Some records
★ ★ ★ ★ ★ ★ ★

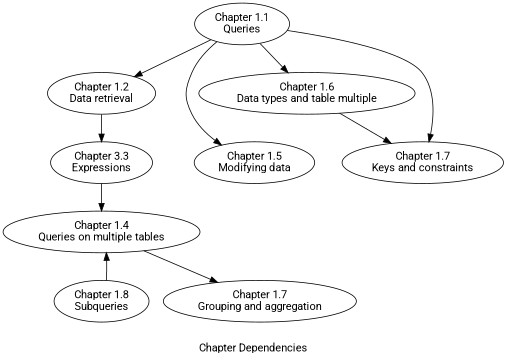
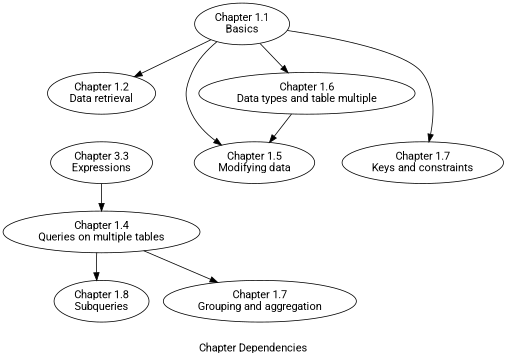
  digraph {
    fontname=Roboto
    label="Chapter Dependencies"
    node [fontname=Roboto]
    edge [fontname=Roboto]
-   n1 [label="Chapter 1.1\nQueries"]
+   n1 [label="Chapter 1.1\nBasics"]
    n2 [label="Chapter 1.2\nData retrieval"]
    n3 [label="Chapter 1.5\nModifying data"]
    n4 [label="Chapter 1.6\nData types and table multiple"]
    n5 [label="Chapter 1.7\nKeys and constraints"]
    n6 [label="Chapter 3.3\nExpressions"]
    n7 [label="Chapter 1.4\nQueries on multiple tables"]
    n8 [label="Chapter 1.8\nSubqueries"]
    n9 [label="Chapter 1.7\nGrouping and aggregation"]
    n1 -> n2
    n1 -> n3
    n1 -> n4
    n1 -> n5
-   n2 -> n6
-   n4 -> n5
+   n4 -> n3
    n6 -> n7
-   n8 -> n7
+   n7 -> n8
    n7 -> n9
  }
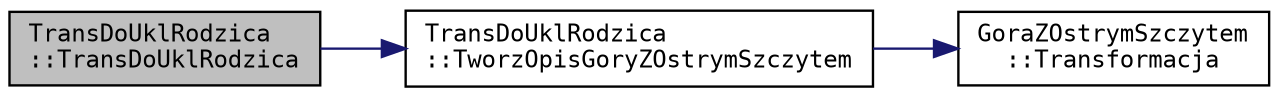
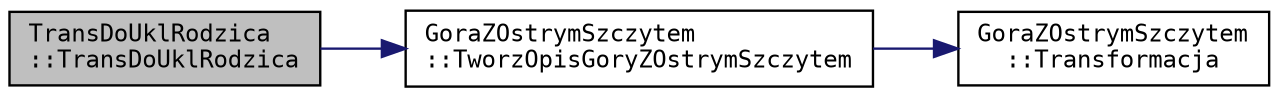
  digraph {
    fontname="DejaVu Sans Mono"
    rankdir=LR
    node [color=black fillcolor=white fontname="DejaVu Sans Mono" fontsize=10 shape=record style=filled]
    edge [color=midnightblue fontname="DejaVu Sans Mono" fontsize=10 labelfontname=FreeSans labelfontsize=10 style=solid]
    n1 [fillcolor=grey75 fontcolor=black height=0.2 label="TransDoUklRodzica\l::TransDoUklRodzica" width=0.4]
-   n2 [height=0.2 label="TransDoUklRodzica\l::TworzOpisGoryZOstrymSzczytem" width=0.4]
+   n2 [height=0.2 label="GoraZOstrymSzczytem\l::TworzOpisGoryZOstrymSzczytem" width=0.4]
    n3 [height=0.2 label="GoraZOstrymSzczytem\l::Transformacja" width=0.4]
    n1 -> n2
    n2 -> n3
  }
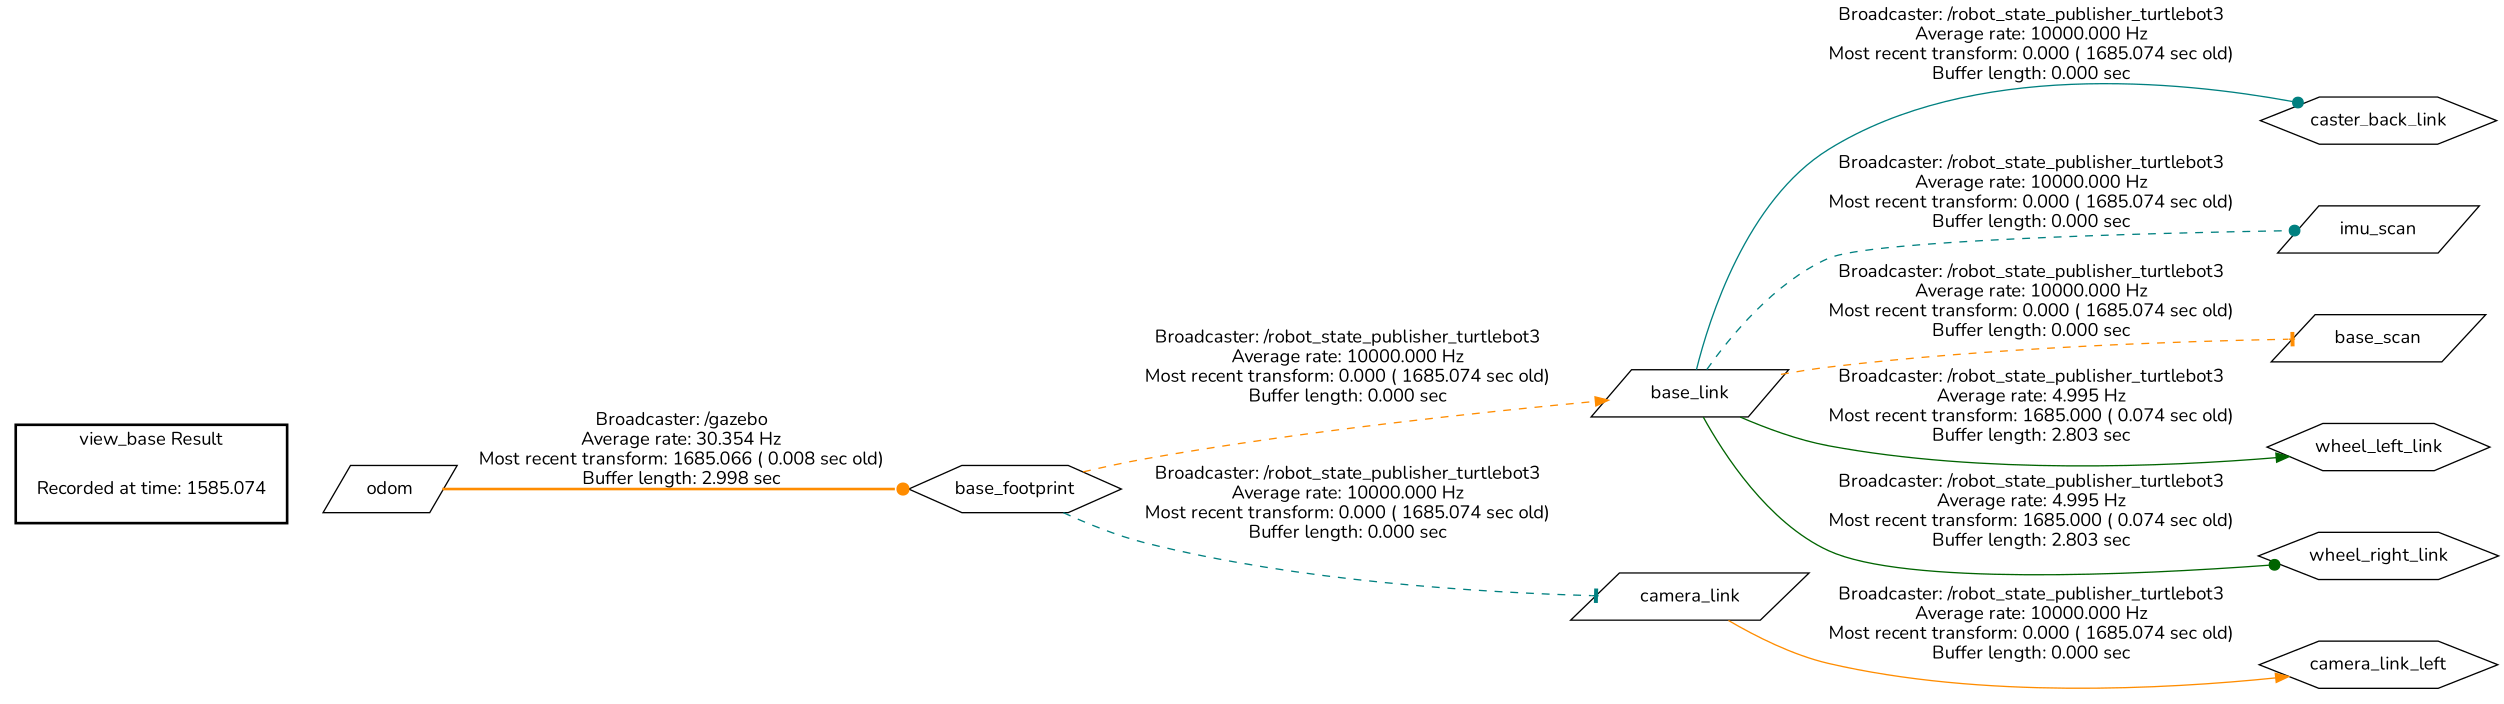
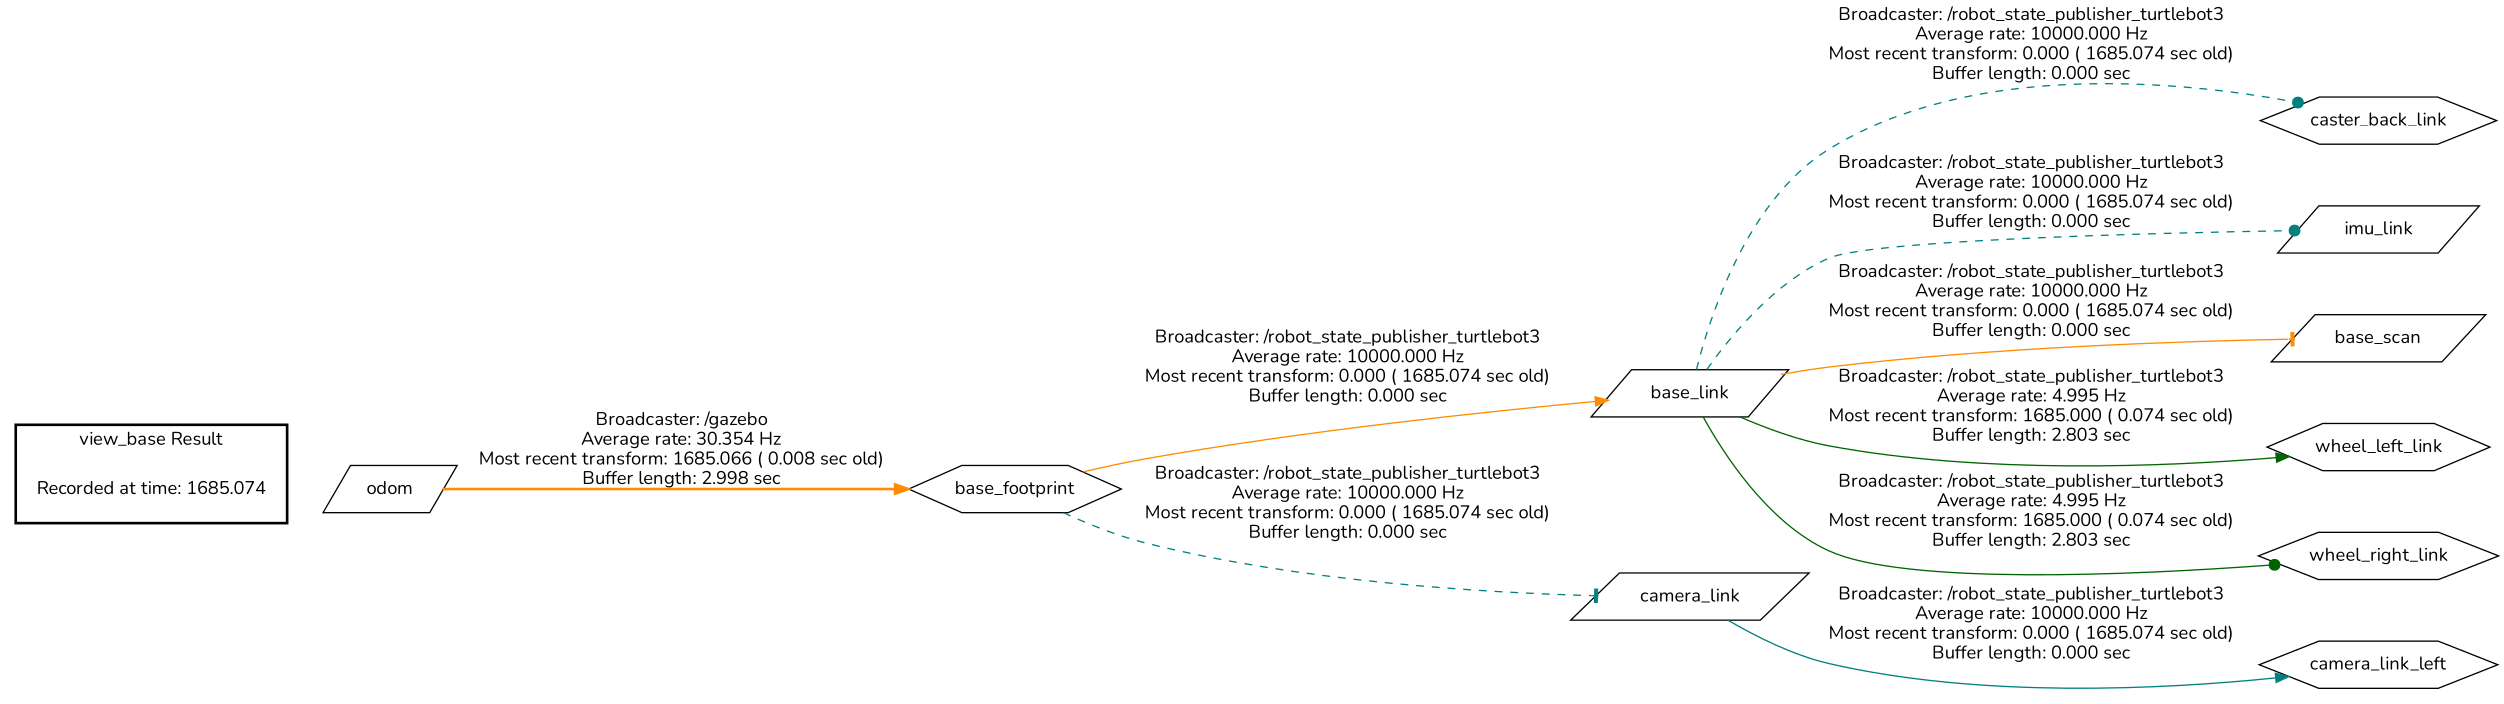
  digraph {
    fontname=Nunito
    rankdir=LR
    node [fontname=Nunito shape=parallelogram]
    edge [fontname=Nunito style=solid arrowhead=normal color=darkorange]
-   "Recorded at time: 1685.074" [shape=plaintext label="Recorded at time: 1585.074"]
+   "Recorded at time: 1685.074" [shape=plaintext]
    odom
    base_footprint [shape=hexagon]
    base_link
    camera_link
    caster_back_link [shape=hexagon]
-   imu_link [label=imu_scan]
+   imu_link
    base_scan
    wheel_left_link [shape=hexagon]
    wheel_right_link [shape=hexagon]
    n11 [label=camera_link_left shape=hexagon]
    subgraph cluster_1 {
      color=black
      label="view_base Result"
      style=bold
      "Recorded at time: 1685.074"
    }
    "Recorded at time: 1685.074" -> odom [style=invis arrowhead="" color=""]
-   odom -> base_footprint [arrowhead=dot label="Broadcaster: /gazebo\nAverage rate: 30.354 Hz\nMost recent transform: 1685.066 ( 0.008 sec old)\nBuffer length: 2.998 sec\n" style=bold]
-   base_footprint -> base_link [label="Broadcaster: /robot_state_publisher_turtlebot3\nAverage rate: 10000.000 Hz\nMost recent transform: 0.000 ( 1685.074 sec old)\nBuffer length: 0.000 sec\n" style=dashed]
+   odom -> base_footprint [label="Broadcaster: /gazebo\nAverage rate: 30.354 Hz\nMost recent transform: 1685.066 ( 0.008 sec old)\nBuffer length: 2.998 sec\n" style=bold]
+   base_footprint -> base_link [label="Broadcaster: /robot_state_publisher_turtlebot3\nAverage rate: 10000.000 Hz\nMost recent transform: 0.000 ( 1685.074 sec old)\nBuffer length: 0.000 sec\n"]
    base_footprint -> camera_link [arrowhead=tee color=teal label="Broadcaster: /robot_state_publisher_turtlebot3\nAverage rate: 10000.000 Hz\nMost recent transform: 0.000 ( 1685.074 sec old)\nBuffer length: 0.000 sec\n" style=dashed]
-   base_link -> caster_back_link [arrowhead=dot color=teal label="Broadcaster: /robot_state_publisher_turtlebot3\nAverage rate: 10000.000 Hz\nMost recent transform: 0.000 ( 1685.074 sec old)\nBuffer length: 0.000 sec\n"]
+   base_link -> caster_back_link [arrowhead=dot color=teal label="Broadcaster: /robot_state_publisher_turtlebot3\nAverage rate: 10000.000 Hz\nMost recent transform: 0.000 ( 1685.074 sec old)\nBuffer length: 0.000 sec\n" style=dashed]
    base_link -> imu_link [arrowhead=dot color=teal label="Broadcaster: /robot_state_publisher_turtlebot3\nAverage rate: 10000.000 Hz\nMost recent transform: 0.000 ( 1685.074 sec old)\nBuffer length: 0.000 sec\n" style=dashed]
-   base_link -> base_scan [arrowhead=tee label="Broadcaster: /robot_state_publisher_turtlebot3\nAverage rate: 10000.000 Hz\nMost recent transform: 0.000 ( 1685.074 sec old)\nBuffer length: 0.000 sec\n" style=dashed]
+   base_link -> base_scan [arrowhead=tee label="Broadcaster: /robot_state_publisher_turtlebot3\nAverage rate: 10000.000 Hz\nMost recent transform: 0.000 ( 1685.074 sec old)\nBuffer length: 0.000 sec\n"]
    base_link -> wheel_left_link [color=darkgreen label="Broadcaster: /robot_state_publisher_turtlebot3\nAverage rate: 4.995 Hz\nMost recent transform: 1685.000 ( 0.074 sec old)\nBuffer length: 2.803 sec\n"]
    base_link -> wheel_right_link [arrowhead=dot color=darkgreen label="Broadcaster: /robot_state_publisher_turtlebot3\nAverage rate: 4.995 Hz\nMost recent transform: 1685.000 ( 0.074 sec old)\nBuffer length: 2.803 sec\n"]
-   camera_link -> n11 [label="Broadcaster: /robot_state_publisher_turtlebot3\nAverage rate: 10000.000 Hz\nMost recent transform: 0.000 ( 1685.074 sec old)\nBuffer length: 0.000 sec\n"]
+   camera_link -> n11 [color=teal label="Broadcaster: /robot_state_publisher_turtlebot3\nAverage rate: 10000.000 Hz\nMost recent transform: 0.000 ( 1685.074 sec old)\nBuffer length: 0.000 sec\n"]
  }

★ ★ ★ ★ ★ ★ ★

**CHALLENGE:**
How many lines of the items contain the string "time"? Reply with the number alone.

**RESPONSE:**
4